E si dondolava, col busto in fuori, camminando lentamente. Giacinta moriva dalle risa.
— Pareva proprio quella!
E il ferro tornava a far pan, pon, pan, sul tavolino, quasi battesse la solfa.
— Sa? — riprese Marietta. — Quel babbeo del conte di San Celso si permise, l’altra sera, di darmi un pizzicotto ai fianchi! Ci ebbe poco gusto. Con una gomitata, lo sbatacchiai al muro.
— Poverino!
— Poverino?... E ride? Almeno l’avvocato Ratti...
— Ti pizzicotta anche lui?
— Tutti, quando capita!... Ma è tempo perso. Ora dopo la disgrazia, ho messo giudizio. E la Madonna mi deve aiutare... Uomini? Dio ne scampi!
A quel ricordo s’era fatta tutta seria. Pensava alla sua creatura:
— Chi sa dove penava?... Il suo destino avea voluto così!
E scuoteva il capo... E il ferro, pon, pan, pon sul tavolino con dei colpi arrabbiati.
Ma se veniva interrogata intorno al commendatore, Marietta diventava a un tratto discreta.
— Un bravo signore. Spende, spande...
Non diceva mai altro.
La signora Marulli l’aveva tirata su, a poco a poco, una cameriera perfetta. Astuta, fina, pieghevole, sapeva a tempo e a luogo chiudere un occhio e anche tutti e due, e con la signora andava molto di accordo, benchè il carattere di lei... così difficile...!
— Alla mia padroncina però voglio un gran bene davvero. Mi butterei nel fuoco per farle piacere.

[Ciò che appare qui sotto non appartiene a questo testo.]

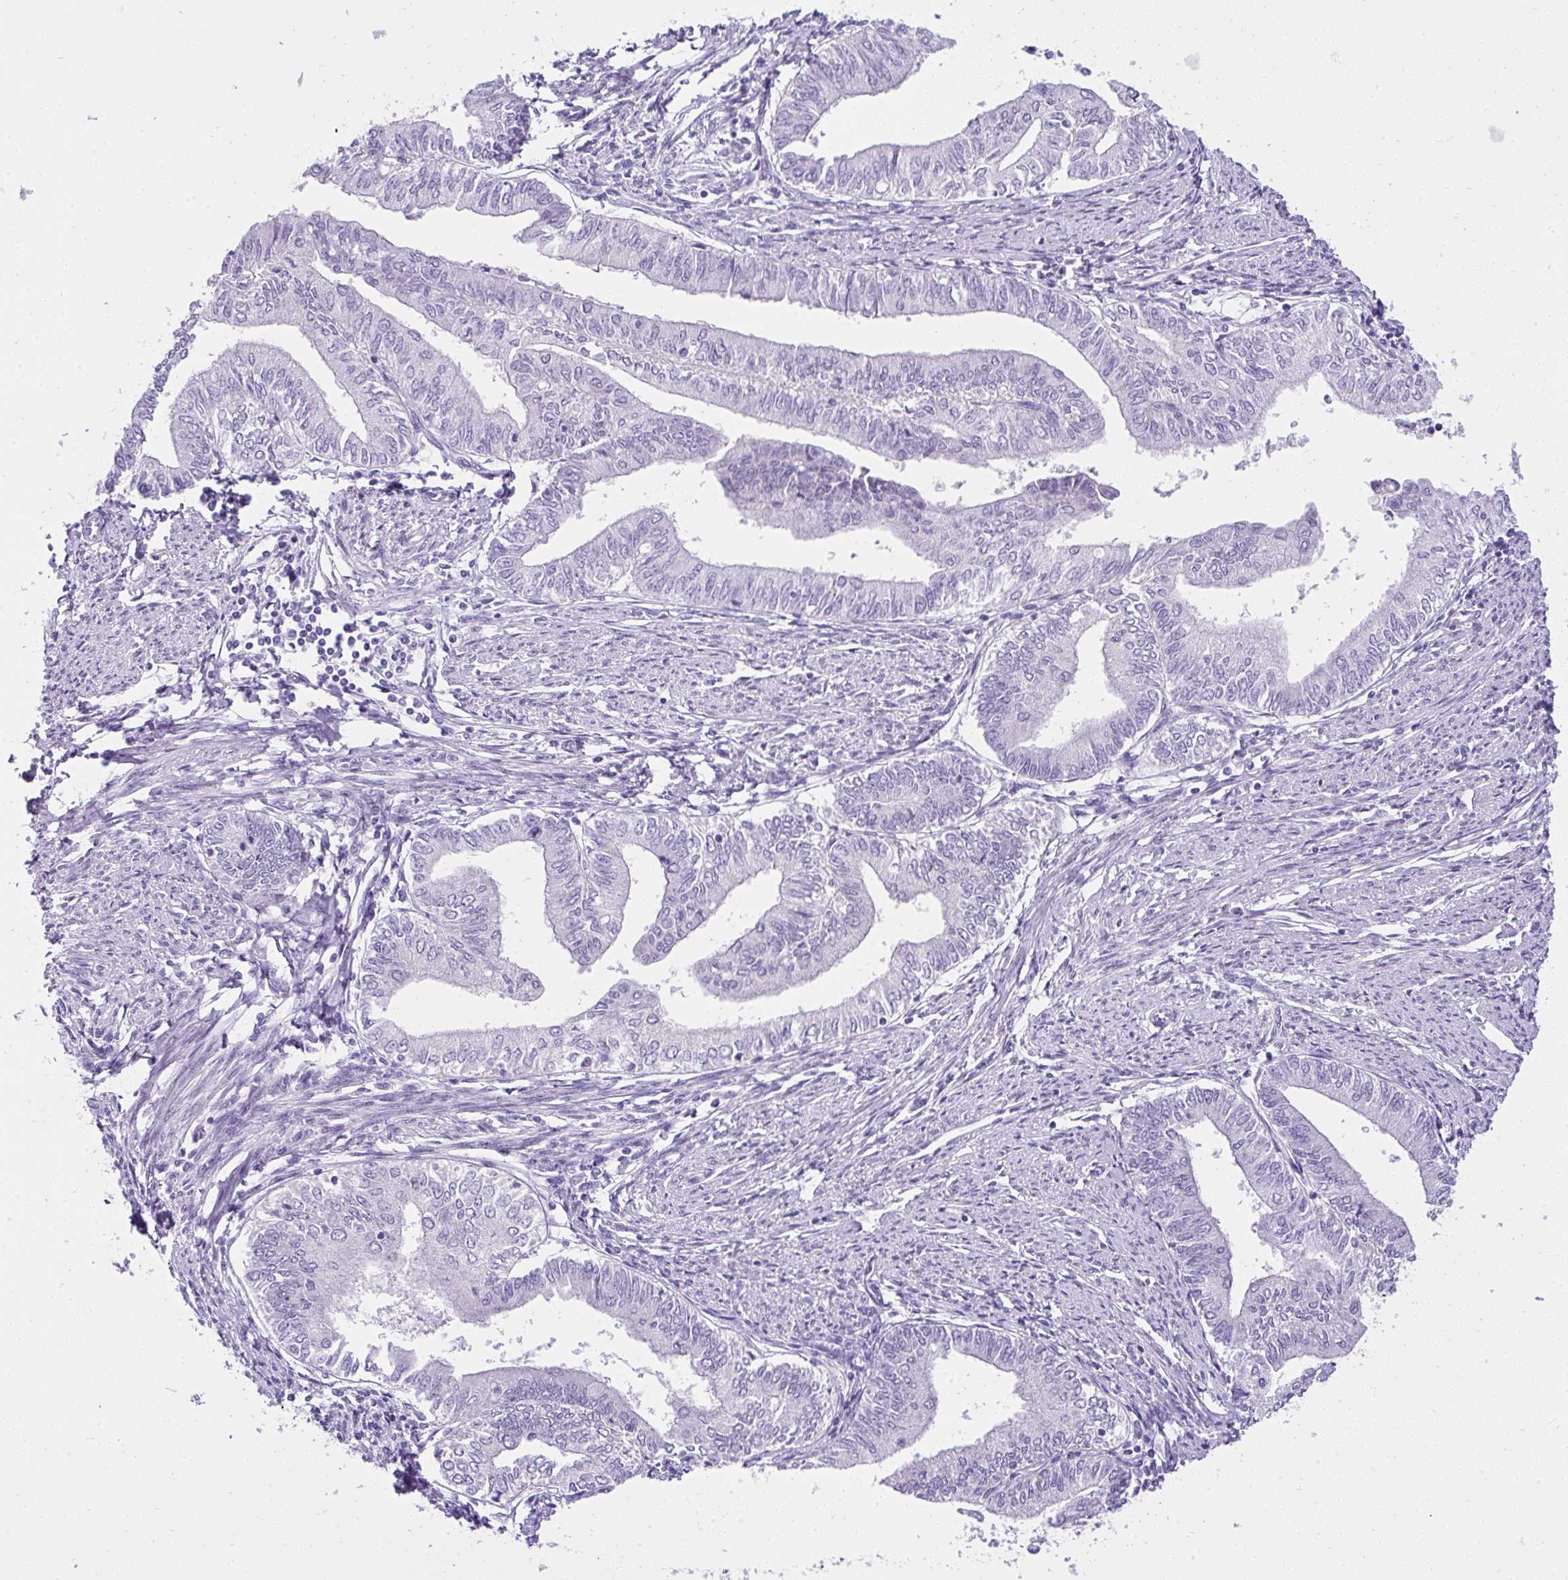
{"staining": {"intensity": "negative", "quantity": "none", "location": "none"}, "tissue": "endometrial cancer", "cell_type": "Tumor cells", "image_type": "cancer", "snomed": [{"axis": "morphology", "description": "Adenocarcinoma, NOS"}, {"axis": "topography", "description": "Endometrium"}], "caption": "High power microscopy micrograph of an immunohistochemistry photomicrograph of adenocarcinoma (endometrial), revealing no significant staining in tumor cells.", "gene": "RNF183", "patient": {"sex": "female", "age": 66}}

E quando Giacinta, nei momenti più tristi, le apriva tutto il suo cuore, Marietta piangeva.
— Quella benedetta signora!...
Oh! non voleva mettere male tra mamma e figliuola; sarebbe stata un’infamia... Ma, all’ultimo si lasciava andare, e smetteva i riguardi, parlando chiaro e tondo, chiamando pane il pane:
— La signora, con una ragazza da marito in casa, si conduceva male, malissimo... Ecco!